180911 原題はアラビア語につき、表記不能。英語では THE INSULT(侮辱)レバノンとフランスの合作、113分 脚本(共)・監督:ジアド・ドゥエイリ、製作、撮影、音楽など他のキャストは名前からして、ほぼフランス人、イタリア人の混成チーム。出演者は全員、レバノン人のようだ。
あそこで一言謝罪していれば、”事件”は起こらなかった。ほんの些細なことが発火点になり、やがて国をあげての騒動にまで発展、およそ日本を始め、”普通”の国では起こり得ない、仰天の顛末。
ベイルートに住む自動車修理工、カトリック系レバノン人のトニーは、ある日、この家の前で工事をしているイスラム系パレスティナ難民の工事主任ヤーセルと、ちょっとしたことがきっかけで口論となる。まさか、その後、大事件に発展するとも知らず。
⬆︎大統領官邸を去る二人。この後、トニーの車が先に走り出す。一方ヤーセルの方はエンジンがかからない。一旦は走り去るも、そこは自動車修理工のトニー、見かねて戻ってくると、あっという間に直してしまう。この時の二人の表情に、さわやかな風が吹き抜ける。いい場面だ。
実は、両者ともに、暗く重い歴史を背負っており、きっかけとなった口論、一見些細なことに見えることが、二人には到底忍び難い重要なことだったのだ。ついには裁判となり一気に世間の耳目が集中、果てはなんと大統領までが介入し、両陣営入り乱れての騒乱にまで。
⬆︎ヤーセルに無罪判決が出た直後、妻と手を取り合って束の間、感慨に浸る。対決してきたトニーに送る視線がすべてを物語る。
レバノン、あるいはパレスティナ、イスラエルなど周辺国を含め、この辺りの歴史的な流れをある程度理解しておかないと、この話にはなかなかついて行けない。それでも、巧みな脚本に導かれて、余り中東問題に詳しくない者でも、一定の理解ができるようにしてあるから素晴らしい!
レバノン映画を見たのは初めてである。2008年に見た「戦場でワルツを」はレバノン内戦を克明に描いた衝撃の作品であったが、アニメである。⬇︎
本作は2017年米国アカデミーで最優秀外国映画賞にノミネートされ、ヤーセルを演じたカメル・エルバシャはヴェネツィア国際映画祭最優秀男優賞を受賞するという、同国では記念碑的な作品になった。

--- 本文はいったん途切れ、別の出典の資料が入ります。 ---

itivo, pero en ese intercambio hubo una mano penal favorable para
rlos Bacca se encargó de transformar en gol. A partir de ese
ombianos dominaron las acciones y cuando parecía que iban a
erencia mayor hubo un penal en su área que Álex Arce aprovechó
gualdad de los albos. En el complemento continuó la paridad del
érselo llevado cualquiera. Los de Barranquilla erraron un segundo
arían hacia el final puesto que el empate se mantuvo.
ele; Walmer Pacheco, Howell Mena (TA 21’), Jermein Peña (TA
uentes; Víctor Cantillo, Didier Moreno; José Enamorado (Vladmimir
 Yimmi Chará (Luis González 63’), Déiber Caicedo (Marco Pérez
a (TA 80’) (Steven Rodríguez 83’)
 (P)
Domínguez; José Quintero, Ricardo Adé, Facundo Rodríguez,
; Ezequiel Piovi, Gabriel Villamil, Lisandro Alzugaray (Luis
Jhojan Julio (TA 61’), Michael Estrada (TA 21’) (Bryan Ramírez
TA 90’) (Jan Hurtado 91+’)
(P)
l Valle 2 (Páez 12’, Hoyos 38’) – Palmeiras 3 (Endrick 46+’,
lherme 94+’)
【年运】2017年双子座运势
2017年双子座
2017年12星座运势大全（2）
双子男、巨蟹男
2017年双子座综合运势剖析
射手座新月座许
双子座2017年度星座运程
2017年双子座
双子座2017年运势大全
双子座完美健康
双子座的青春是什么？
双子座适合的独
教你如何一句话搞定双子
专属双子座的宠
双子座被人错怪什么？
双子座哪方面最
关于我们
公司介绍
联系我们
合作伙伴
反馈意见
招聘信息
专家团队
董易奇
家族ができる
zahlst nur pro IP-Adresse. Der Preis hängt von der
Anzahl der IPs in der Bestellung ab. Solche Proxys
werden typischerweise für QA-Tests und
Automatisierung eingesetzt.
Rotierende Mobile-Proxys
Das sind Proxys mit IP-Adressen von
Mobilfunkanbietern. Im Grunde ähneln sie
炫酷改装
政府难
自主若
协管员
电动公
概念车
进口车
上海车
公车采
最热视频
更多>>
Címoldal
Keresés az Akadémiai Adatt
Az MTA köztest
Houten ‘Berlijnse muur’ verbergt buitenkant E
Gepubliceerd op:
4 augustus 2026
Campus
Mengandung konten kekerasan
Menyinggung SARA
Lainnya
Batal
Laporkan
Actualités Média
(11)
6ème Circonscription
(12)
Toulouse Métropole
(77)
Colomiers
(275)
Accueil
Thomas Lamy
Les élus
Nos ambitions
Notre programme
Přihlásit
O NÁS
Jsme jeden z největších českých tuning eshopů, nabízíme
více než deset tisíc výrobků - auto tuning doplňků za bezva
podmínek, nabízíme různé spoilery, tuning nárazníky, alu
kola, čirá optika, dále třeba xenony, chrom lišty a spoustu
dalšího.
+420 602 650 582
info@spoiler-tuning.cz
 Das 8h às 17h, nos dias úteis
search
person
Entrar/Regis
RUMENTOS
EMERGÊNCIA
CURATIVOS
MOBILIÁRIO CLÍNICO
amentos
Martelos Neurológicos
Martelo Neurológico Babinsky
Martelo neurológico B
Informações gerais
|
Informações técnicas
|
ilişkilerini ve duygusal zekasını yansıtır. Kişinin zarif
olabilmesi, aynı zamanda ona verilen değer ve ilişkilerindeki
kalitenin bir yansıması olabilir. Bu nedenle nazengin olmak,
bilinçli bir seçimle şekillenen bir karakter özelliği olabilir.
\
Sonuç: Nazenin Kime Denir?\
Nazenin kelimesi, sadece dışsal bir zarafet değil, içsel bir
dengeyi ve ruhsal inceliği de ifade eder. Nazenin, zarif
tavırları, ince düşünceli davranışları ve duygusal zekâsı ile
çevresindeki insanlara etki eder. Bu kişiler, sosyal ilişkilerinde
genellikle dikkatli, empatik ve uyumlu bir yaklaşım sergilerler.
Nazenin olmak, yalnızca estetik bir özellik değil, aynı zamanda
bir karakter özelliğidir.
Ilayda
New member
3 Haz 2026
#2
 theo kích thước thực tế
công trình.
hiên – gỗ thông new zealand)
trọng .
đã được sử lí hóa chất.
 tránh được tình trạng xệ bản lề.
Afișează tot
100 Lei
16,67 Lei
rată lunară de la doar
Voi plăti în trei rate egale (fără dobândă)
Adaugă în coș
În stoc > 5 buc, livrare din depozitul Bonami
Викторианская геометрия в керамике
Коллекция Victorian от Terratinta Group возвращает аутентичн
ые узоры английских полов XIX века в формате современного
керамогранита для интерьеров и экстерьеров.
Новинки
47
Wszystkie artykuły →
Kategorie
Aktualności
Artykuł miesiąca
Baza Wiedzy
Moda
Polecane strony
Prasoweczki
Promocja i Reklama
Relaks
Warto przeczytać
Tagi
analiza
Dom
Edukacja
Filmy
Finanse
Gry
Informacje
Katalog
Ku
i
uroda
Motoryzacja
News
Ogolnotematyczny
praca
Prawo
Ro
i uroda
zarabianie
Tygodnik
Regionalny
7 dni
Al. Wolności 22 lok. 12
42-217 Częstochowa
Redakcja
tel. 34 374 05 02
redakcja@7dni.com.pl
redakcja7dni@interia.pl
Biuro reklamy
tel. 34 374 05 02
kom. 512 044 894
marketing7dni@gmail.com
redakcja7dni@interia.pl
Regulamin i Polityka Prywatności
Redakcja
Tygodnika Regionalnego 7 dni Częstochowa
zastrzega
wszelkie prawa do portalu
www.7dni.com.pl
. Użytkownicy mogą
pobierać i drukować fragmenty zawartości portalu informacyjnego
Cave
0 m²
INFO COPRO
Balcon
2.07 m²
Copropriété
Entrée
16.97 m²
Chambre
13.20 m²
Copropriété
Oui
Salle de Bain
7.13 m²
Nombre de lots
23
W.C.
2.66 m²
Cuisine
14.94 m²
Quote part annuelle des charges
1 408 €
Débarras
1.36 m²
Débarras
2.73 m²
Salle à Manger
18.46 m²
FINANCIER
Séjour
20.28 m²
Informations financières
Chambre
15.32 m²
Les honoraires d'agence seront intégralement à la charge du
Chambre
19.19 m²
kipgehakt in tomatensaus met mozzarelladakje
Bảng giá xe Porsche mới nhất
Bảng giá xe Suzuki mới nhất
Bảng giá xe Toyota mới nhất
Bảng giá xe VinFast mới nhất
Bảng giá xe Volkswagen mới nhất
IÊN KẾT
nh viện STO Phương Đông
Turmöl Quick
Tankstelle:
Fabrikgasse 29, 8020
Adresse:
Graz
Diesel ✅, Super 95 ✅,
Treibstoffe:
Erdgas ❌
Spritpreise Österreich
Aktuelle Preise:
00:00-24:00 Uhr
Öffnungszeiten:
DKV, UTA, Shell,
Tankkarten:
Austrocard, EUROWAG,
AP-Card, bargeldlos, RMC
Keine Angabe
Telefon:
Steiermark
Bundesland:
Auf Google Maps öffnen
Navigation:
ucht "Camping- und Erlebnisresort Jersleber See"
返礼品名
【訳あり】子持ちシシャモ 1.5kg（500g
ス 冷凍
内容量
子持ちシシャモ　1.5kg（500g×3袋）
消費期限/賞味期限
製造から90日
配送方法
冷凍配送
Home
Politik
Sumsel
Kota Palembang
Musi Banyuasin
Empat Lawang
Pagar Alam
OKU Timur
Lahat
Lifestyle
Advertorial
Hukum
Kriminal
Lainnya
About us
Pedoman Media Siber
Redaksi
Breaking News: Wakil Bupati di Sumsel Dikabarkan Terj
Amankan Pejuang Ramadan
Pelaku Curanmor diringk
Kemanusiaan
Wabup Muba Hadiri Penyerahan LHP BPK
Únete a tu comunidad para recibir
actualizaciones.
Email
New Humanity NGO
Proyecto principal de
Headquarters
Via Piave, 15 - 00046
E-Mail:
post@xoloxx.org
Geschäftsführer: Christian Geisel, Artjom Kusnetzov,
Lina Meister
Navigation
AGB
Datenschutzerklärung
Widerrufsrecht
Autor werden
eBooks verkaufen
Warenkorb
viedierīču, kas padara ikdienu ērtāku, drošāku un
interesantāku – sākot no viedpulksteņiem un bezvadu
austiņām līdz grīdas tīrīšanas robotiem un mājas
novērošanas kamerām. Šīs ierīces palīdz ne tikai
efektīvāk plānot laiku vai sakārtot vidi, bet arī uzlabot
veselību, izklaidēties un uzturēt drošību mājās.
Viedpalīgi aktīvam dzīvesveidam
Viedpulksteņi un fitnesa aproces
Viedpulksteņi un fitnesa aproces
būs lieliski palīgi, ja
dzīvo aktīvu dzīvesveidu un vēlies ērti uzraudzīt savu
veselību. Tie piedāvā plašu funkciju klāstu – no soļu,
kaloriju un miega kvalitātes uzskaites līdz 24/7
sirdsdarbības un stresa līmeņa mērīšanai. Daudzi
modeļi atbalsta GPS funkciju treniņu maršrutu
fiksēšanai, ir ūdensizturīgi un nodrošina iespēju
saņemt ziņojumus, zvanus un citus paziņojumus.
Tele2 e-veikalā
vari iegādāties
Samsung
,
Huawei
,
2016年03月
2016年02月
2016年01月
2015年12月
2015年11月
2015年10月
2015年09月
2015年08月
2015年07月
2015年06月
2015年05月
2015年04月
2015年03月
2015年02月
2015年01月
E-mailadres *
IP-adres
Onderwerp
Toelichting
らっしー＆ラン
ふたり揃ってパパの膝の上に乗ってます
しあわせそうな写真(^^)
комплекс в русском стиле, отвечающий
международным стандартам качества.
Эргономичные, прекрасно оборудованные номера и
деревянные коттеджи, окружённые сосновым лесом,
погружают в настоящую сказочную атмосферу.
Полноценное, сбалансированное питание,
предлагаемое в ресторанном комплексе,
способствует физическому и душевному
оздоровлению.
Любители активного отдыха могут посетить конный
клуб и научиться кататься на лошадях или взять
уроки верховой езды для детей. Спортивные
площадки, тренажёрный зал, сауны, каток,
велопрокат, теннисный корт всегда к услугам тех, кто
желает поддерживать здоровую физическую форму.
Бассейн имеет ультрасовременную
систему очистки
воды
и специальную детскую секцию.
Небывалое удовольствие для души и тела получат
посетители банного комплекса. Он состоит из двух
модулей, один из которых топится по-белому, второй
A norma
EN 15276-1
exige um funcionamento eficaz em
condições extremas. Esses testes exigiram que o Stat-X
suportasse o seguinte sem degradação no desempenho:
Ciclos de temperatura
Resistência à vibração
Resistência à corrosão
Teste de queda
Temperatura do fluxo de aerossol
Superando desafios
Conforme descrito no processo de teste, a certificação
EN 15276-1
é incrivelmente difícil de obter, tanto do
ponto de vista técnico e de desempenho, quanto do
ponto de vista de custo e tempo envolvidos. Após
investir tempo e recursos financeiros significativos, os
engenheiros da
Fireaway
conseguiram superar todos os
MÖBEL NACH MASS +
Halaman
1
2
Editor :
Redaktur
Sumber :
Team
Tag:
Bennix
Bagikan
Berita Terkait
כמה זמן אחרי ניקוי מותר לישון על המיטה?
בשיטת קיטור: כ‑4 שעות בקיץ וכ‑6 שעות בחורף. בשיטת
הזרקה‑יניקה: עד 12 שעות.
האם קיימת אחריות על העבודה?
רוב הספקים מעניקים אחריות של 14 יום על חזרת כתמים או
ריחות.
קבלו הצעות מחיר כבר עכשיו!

(トニーを演じたアデル・カラムはもっと好演したと思うのだが)
一度だけベイルートに行ったことがある。日本の建築家を連れての添乗業務。1970年のことだ。東洋のパリと言われたベイルートは平穏そのものだった。それから5年後に凄まじい内戦が勃発するとはつゆ知らず。
いやぁ、久しぶりに素晴らしい作品に出会えた。